• Problem description:
Carry on the article about Sätteri, the Rust rewrite of Astro's Markdown pipeline, picking up after its last sentence.

• Passage for review:
What Sätteri Actually Is
Sätteri is a ground-up Rust rewrite of Astro’s Markdown pipeline — its own AST specification, its own parser, its own serializer. It replaces the unified/remark/rehype chain entirely when you opt in. The single-pass design is what makes it fast: GFM tables, task lists, autolinks, strikethrough, Smartypants, and directives are all compile-time features rather than JavaScript plugin traversals stacked one on top of another.
The performance numbers from testing on real production documentation sites:
| Site | Unified | Sätteri | Speedup |
|---|---|---|---|
| Astro docs | 142s | 63s | 2.25x |
| Cloudflare docs | 120s | 55s | 2.18x |
| Mid-size marketing site | 38s | 22s | 1.73x |
On a team running 50 builds per day, cutting 79 seconds per build translates to roughly 230 fewer CI hours per year. For small sites, the gain is real but modest. For any content operation sitting on hundreds or thousands of Markdown pages, this is the build time improvement worth prioritizing.
The Plugin Problem
Sätteri does not run remark or rehype plugins. This is not an oversight — a native Rust pipeline cannot execute JavaScript plugins. If your site relies on remark-toc, rehype-slug, rehype-autolink-headings, custom slug logic, math rendering, or any other plugin in the remark ecosystem, switching to Sätteri means losing that functionality with no immediate replacement.
The workaround is porting plugins to Sätteri’s own MDAST or HAST plugin system. That ecosystem is young. For most teams, that port is not a realistic near-term option. An experimental per-directory processor configuration is in progress, but it is not stable enough for production use yet.
The compatibility picture as it stands today:
| Feature | Unified | Sätteri |
|---|---|---|
| GFM (tables, task lists) | via plugin | native |
| Smartypants | via plugin | native |
| Directives | plugin needed | native |
| Custom remark plugins | Yes | No |
| Custom rehype plugins | Yes | No |
| MDX | Yes | Yes |
Who Should Switch to Sätteri Now
The clearest use case for adopting Sätteri immediately is a large documentation site that uses standard Markdown with little to no custom plugin logic. If your build regularly exceeds 80 seconds and your Markdown pipeline is close to vanilla, the switch is straightforward:
// astro.config.mjs — Sätteri opt-in
import { defineConfig } from 'astro/config';
import { satteri } from '@astrojs/markdown-satteri';
export default defineConfig({
markdown: {
processor: satteri({
features: { directive: true },
}),
},
});
If you have any doubt about plugin dependencies, diff your rendered output against what unified produced before committing. Sätteri’s GFM parsing is spec-compatible but edge cases can produce minor differences in output. For plugin-heavy sites — anything with custom table-of-contents generation, heading anchors, or syntax highlighting customization — stay on unified for now and focus solely on the config migration. Sätteri will catch up, but it is not there yet.

• Record excerpts:
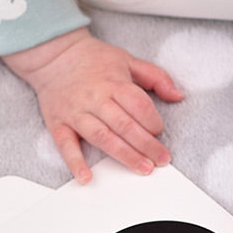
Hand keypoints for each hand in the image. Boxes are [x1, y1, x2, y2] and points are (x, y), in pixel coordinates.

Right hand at [2, 28, 183, 182]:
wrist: (54, 54)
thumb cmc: (93, 60)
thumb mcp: (128, 60)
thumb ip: (156, 77)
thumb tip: (178, 95)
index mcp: (114, 83)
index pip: (139, 105)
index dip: (153, 121)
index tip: (159, 131)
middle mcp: (96, 98)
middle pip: (125, 125)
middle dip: (146, 145)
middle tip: (161, 160)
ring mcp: (76, 113)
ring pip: (102, 138)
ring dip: (124, 155)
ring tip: (142, 169)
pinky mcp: (59, 123)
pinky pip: (66, 145)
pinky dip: (75, 162)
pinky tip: (86, 178)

• The answer:
Cloudflare Deployment: A Bonus Improvement
One other addition in 6.4 worth noting for teams deploying to Cloudflare Workers: the @astrojs/cloudflare adapter gained a cf() routing helper. Enable it in your adapter config with advancedRouting: { cf: true } and replace the manual KV binding setup with a single app.use(cf()) call. It eliminates the boilerplate around SESSION KV bindings, ASSETS binding, and client address detection — and it improves dev/production parity, reducing the class of wrangler-vs-Edge bugs that only appear once you deploy.
The Deprecation Timeline
Astro 8.0 will remove the old top-level markdown options. At the current Astro release cadence, that gives most teams 12 to 18 months before the removal hits. That sounds comfortable, but the migration is trivial to do today and will only grow harder as config files accumulate more customization. Run npx @astrojs/upgrade now, wrap your plugins in processor: unified({...}), and close the ticket. Sätteri is the interesting long-term question you can revisit once its plugin ecosystem matures and your current plugins have equivalents. The config migration cannot wait that long.